The Smell of Rain

Since Autumn/Fall has arrived, I hope for there to be an increase in rain activity. Not just because it reminds me of the B.J. Thomas song – written by Burt Bacharach and Hal David, but because it reminds me of the smell of rain.

I spent a large chunk of my early years on the East Coast. We had plenty of rain and I never thought too much of it. I enjoyed it at times and was annoyed by it at times. When I was in college in Maryland, I remember getting hit with rains that were so hard that you didn’t really need to use your windshield wipers (I still used them). The rain came down so hard and fast that it was almost like another layer of glass that you could see through. Heavy flooding would cause major puddles and driving over the hidden potholes were nerve wracking, but I enjoyed it. Not something I would want to do all the time, but for those moments when there was a massive rainfall, I found joy in the experience.

When I moved to Southern California, things definitely changed. I drove across country and when I arrived in Southern California, they were at more than 200 days without any real rainfall. I think they had broken a record at that time. So that was quite a shock to the system.

After I had started to get used to living in California, I was able to recognize the smell when rain was coming. It was something I never paid attention to in my time on the East Coast, but I finally started to recognize that there was something familiar about the scent. The first time I mentioned the coming rain to my co-workers, they snickered at me. They couldn’t smell anything and didn’t believe I could smell when the rain was coming. But…I was right. It did rain. And then there was another smell that came after the rain.

I remember going on walks/runs with one of my sisters in California and we would talk about the smell of rain coming and the smell after the rain falls. We both knew it was a thing, even if other people thought I was completely off base on this. And we both really enjoyed the aroma, even if it meant we were going to be rained on sometime during our runs.

When I moved back to the East Coast, I decided to drive across country again.
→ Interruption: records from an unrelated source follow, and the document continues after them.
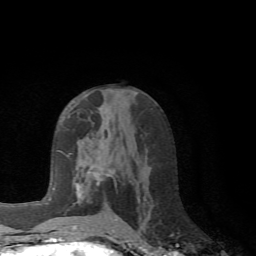
Breast MRI (dynamic contrast-enhanced), one axial slice. Position 36 of 72 along the scan axis. Cropped to one breast. Dynamic contrast-enhanced series, time point 2 of 6 at this slice position (early post-contrast). 1.5 T. TE 4.1 ms, TR 8.4 ms. 2.2 mm slice thickness. 256 × 256 image matrix, field of view 170 × 170 mm. Female patient.
Structures marked on this image (semi-automatic segmentation, software-assisted and operator-edited):
- enhancing-tissue mask used for the functional tumour volume (all voxels passing the contrast-enhancement thresholds inside the analysis volume; usually the tumour): bounding box (x1, y1, x2, y2) in pixels: (69, 153, 117, 228)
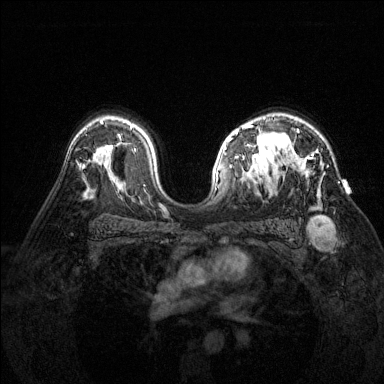
Breast MRI (dynamic contrast-enhanced), one axial slice. Slice 97 of 144 in the series (ordered by position). Dynamic contrast-enhanced series, time point 2 of 6 at this slice position (early post-contrast). 1.5 T. TE 1.7 ms, TR 4.6 ms. 384 × 384 image matrix. Female patient.
Annotated regions visible in this slice (semi-automatic segmentation, software-assisted and operator-edited):
- enhancing-tissue mask used for the functional tumour volume (all voxels passing the contrast-enhancement thresholds inside the analysis volume; usually the tumour): bounding box (x1, y1, x2, y2) in pixels: (283, 129, 322, 182)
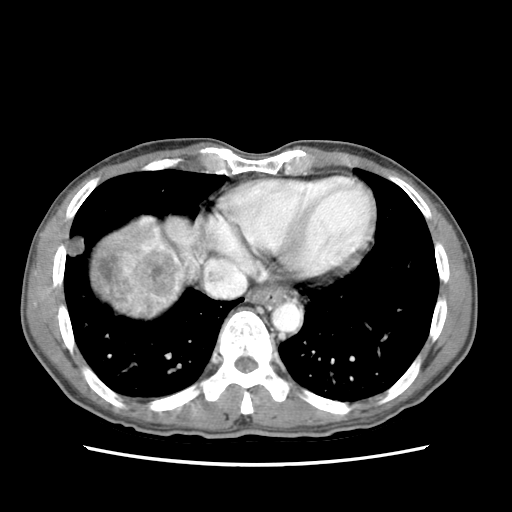
Contrast-enhanced abdominal CT (liver protocol), one axial slice. Position 70 of 79 along the scan axis. Reconstruction kernel STANDARD. 120 kVp. Soft-tissue window (W 400 / L 40 HU). 512 × 512 image matrix. From the clinical record (not read from this slice): diagnosis: hepatocellular carcinoma (patient treated with transarterial chemoembolisation; whether this scan precedes or follows treatment is not stated here); TNM stage (as recorded): Stage-IIIB.
Annotated regions visible in this slice (semi-automatically segmented with operator editing):
- liver parenchyma outside the tumour (the mass and vessels are separate outlines, so this box may not span the whole liver): bounding box [x1, y1, x2, y2] px = [88, 214, 208, 316]
- mass: [91, 218, 183, 316]
- portal vein: [141, 217, 199, 305]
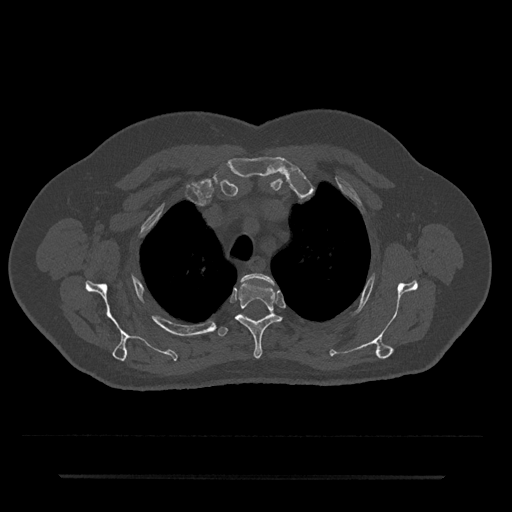
CT including the spine, one axial slice; position 565 of 797 along the scan axis; reconstruction kernel Br40s/3; 120 kVp; bone window (W 1800 / L 400 HU); 0.5 mm slice thickness; 512 × 512 image matrix. Patient: male, 69 years. Case-level facts recorded for this patient, not image findings: primary cancer: prostate.
Outlined on this slice (semi-automatically segmented with operator editing):
- T2 vertebra: bounding box (x1, y1, x2, y2) in pixels: (242, 273, 274, 284)
- T3 vertebra: (235, 281, 281, 359)
- T4 vertebra: (218, 327, 228, 337)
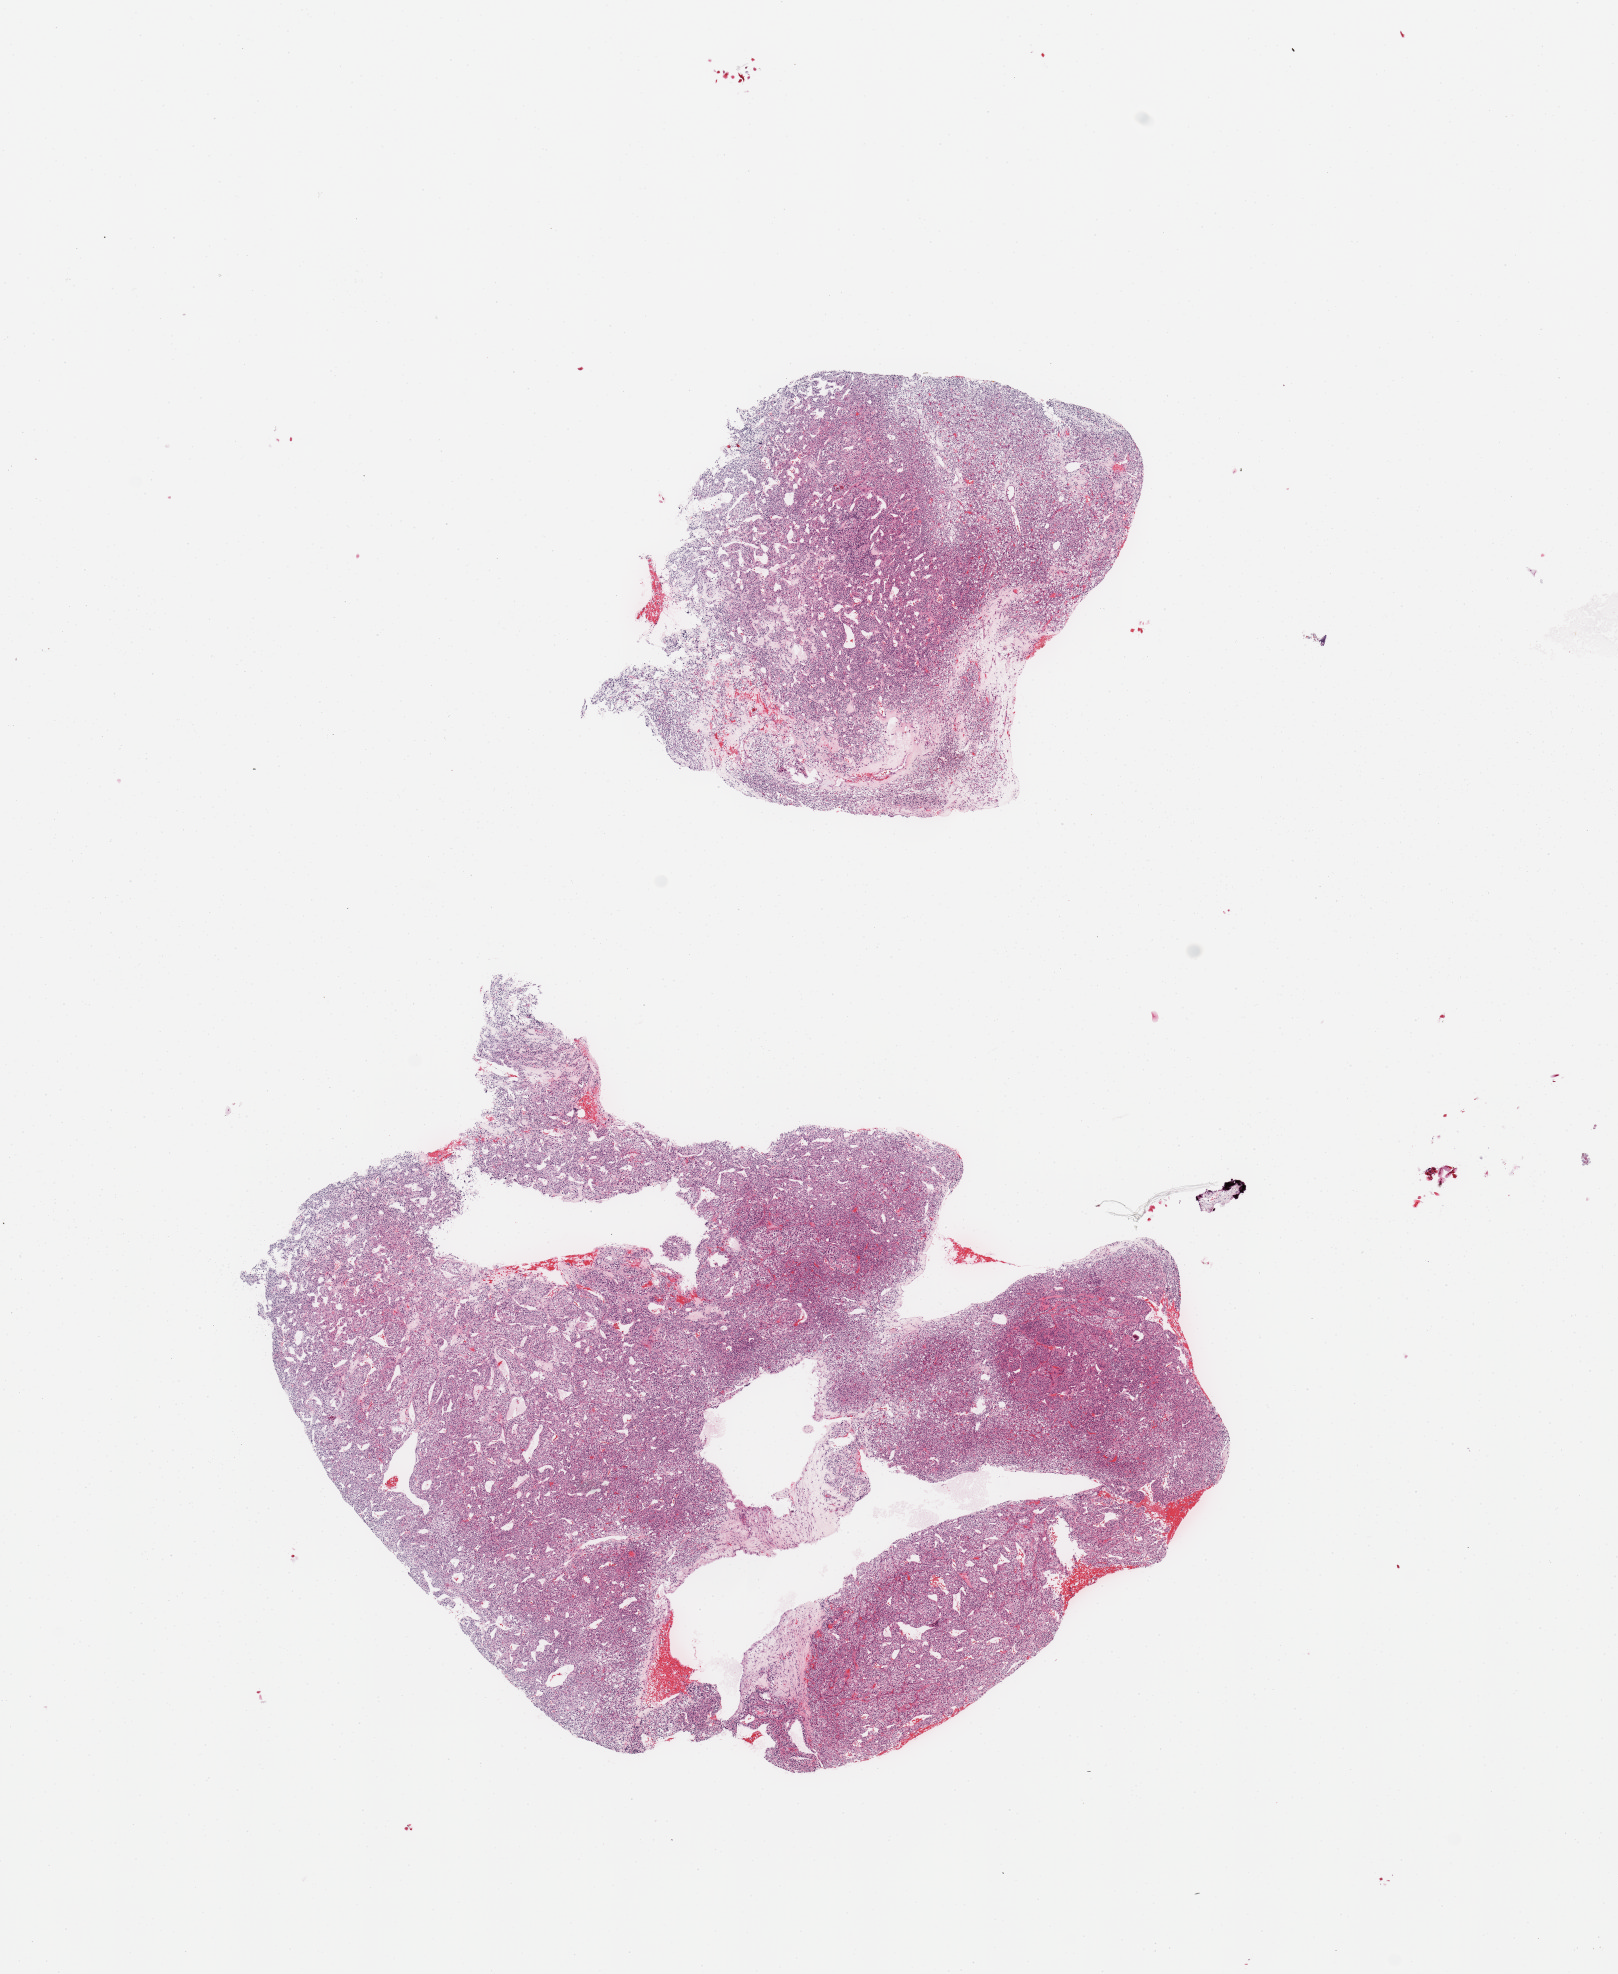
H&E whole-slide image — low-resolution overview of the scanned area, about 12.8 x 15.6 mm. Tumour tissue sample, sampled site: kidney. Patient: male, age 89 years. Histologic grade: G2 (moderately differentiated). Composition of this section per pathologist review: tumour nuclei 90%, necrosis 0%.
Primary tumour site (as recorded): lower pole. Histologic diagnosis: Renal cell carcinoma, NOS. AJCC pathologic stage: III.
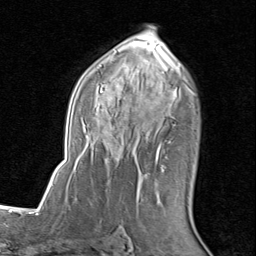
Breast MRI (dynamic contrast-enhanced), one axial slice; position 50 of 80 along the scan axis; cropped to one breast; dynamic contrast-enhanced series, time point 2 of 8 at this slice position (early post-contrast); 1.5 T; TE 1.7 ms, TR 4.5 ms; 2 mm slice thickness; 256 × 256 image matrix, field of view 180 × 180 mm. Female patient.
Structures marked on this image (semi-automatically segmented with operator editing):
- enhancing-tissue mask used for the functional tumour volume (all voxels passing the contrast-enhancement thresholds inside the analysis volume; usually the tumour): bounding box <75,26,195,204> (left, top, right, bottom; pixels)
When I drove across country the first time (from Maryland), I took a Southern route, leveraging the I-40. I drove through Oklahoma, Northern Texas, New Mexico and Arizona, so there were definitely some nice sites to see. When I drove from California back East, I decided to take the I-80, which took me through Utah and Colorado. I was fortunate to witness some incredible rains during that drive. Not only was the rain coming down hard for good portions of time, but there were some flashes of lightning that lit up the sky. I had a feeling of pure amazement as I could see those bolts of lightning in the sky some 2 miles ahead or 1 or 2 miles behind me. I might have had very different feelings if those bolts were a few feet away, but being able to see them from a distance was something that I can still picture in my head, four years later.

You can look things up on the internet pretty quickly now, so you can learn that the smell before rain is the aroma of ozone that is being picked up by the winds. And after the rain hits the ground, the scent is known as petrichor. I’m not a scientist, so I won’t go into the chemical and scientific meanings for these experiences.

Now that I’m living on the East Coast again, the smell of impending rain and the smell of rain falling on the ground is something that I gladly welcome to my senses again. Some people hate the rain. Some people tolerate the rain, but don’t really like it. Some people like the rain, but only from a distance. Some people absolutely love the rain and would sing and dance in the rain all the time if they had the chance. I appreciate the rain. Not just for what it does, but for what it means on a personal level. It reminds me of past conversations. It reminds me of past moments when I’ve had those same smells. It reminds me of some fun times driving I’ve had in the rain. It keeps me positive.